Electrochemical water splitting provides sustainable means of generating hydrogen fuel, a carbon-free alternative for fossil fuels. The bottleneck in proceeding water splitting reaction is the sluggish kinetics of the oxygen evolution reaction (OER), resulted from its complex four-electron pathway. While precious metal oxide-based materials such as IrO₂ and RuO₂ deliver superior catalytic activity toward OER, their scarcity and high cost is not appropriate for the large-scale commercialization. In this respect, earth-abundant, first-row (3d) transition metal oxides have been of recent interest.¹ As an effective strategy to enhance the activity of 3d metal based catalysts, great efforts have been dedicated to multi-metal systems. Exploiting large diversity of metal compositions, various multi-metal oxides-based catalysts have been reported, including Ni-Fe, Co-Fe, Ni-Co, and ternary oxides/oxyhydroxides.² Among them, Fe-containing Co and Ni based oxide-based catalysts have known to be most active toward OER in alkaline electrolyte.³ Despite the substantial research efforts to unveil the origin of improved activity of Fe-containing Co and Ni oxide-based catalysts, one of the most important task that still remains unsolved is the accurate determination of catalytic active sites and their reaction mechanism at the atomistic scale.
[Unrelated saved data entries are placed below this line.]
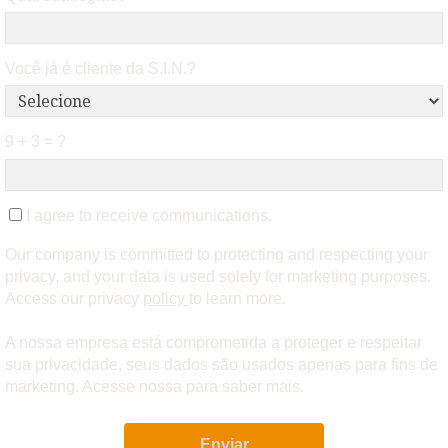
Você já é cliente da S.I.N.?
9 + 3 = ?
I agree to receive communications.
Our company is committed to protecting and respecting your
privacy, and your data is used solely for marketing purposes.
Access our privacy
policy
to learn more.
A nossa empresa está comprometida a proteger e respeitar
sua privacidade, seus dados são usados apenas para fins de
marketing. Acesse nossa para saber mais.
Enviar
In this work, we present a theoretical study on the electrocatalytic properties of pristine and transition metal (Fe, Ni, and Mn)-substituted Co oxides. Through the exhaustive consideration of oxygen sites in the vicinity of dopants, the prediction of the active sites and reaction mechanism is provided. The OER mechanisms estimated for the terminal sites of dopant and neighboring Co cations, and for the bridge site are introduced in detail. Notably, it is demonstrated that the bridge site which has been generally considered inactive for OER can be activated by Fe incorporation. We further investigate the structural properties of the relevant intermediates. With the structural analyses, we propose that the modulation of hydrogen bonding distance induced by the Jahn-teller active Fe(IV) cation leads to the activation of the bridge site. Finally, with the comprehensive view of estimated OER thermodynamics, we suggest an origin of improved OER performance of the Fe-containing Co oxide-based catalysts. We believe that our findings establish theoretical deign rule of Co based multi-metal oxide-based catalysts, and propose a viable strategy to resuscitate catalytic activity of inert sites by the structural modulation through cation doping.

Reference

1. P. et al. Energy Environ. Sci. 5, 6012 (2012).
2. N.T. et al. Chem. Soc. Rev. 46, 337 (2017).
3. C.L. et al. J. Am. Chem. Soc.137, 4347 (2015).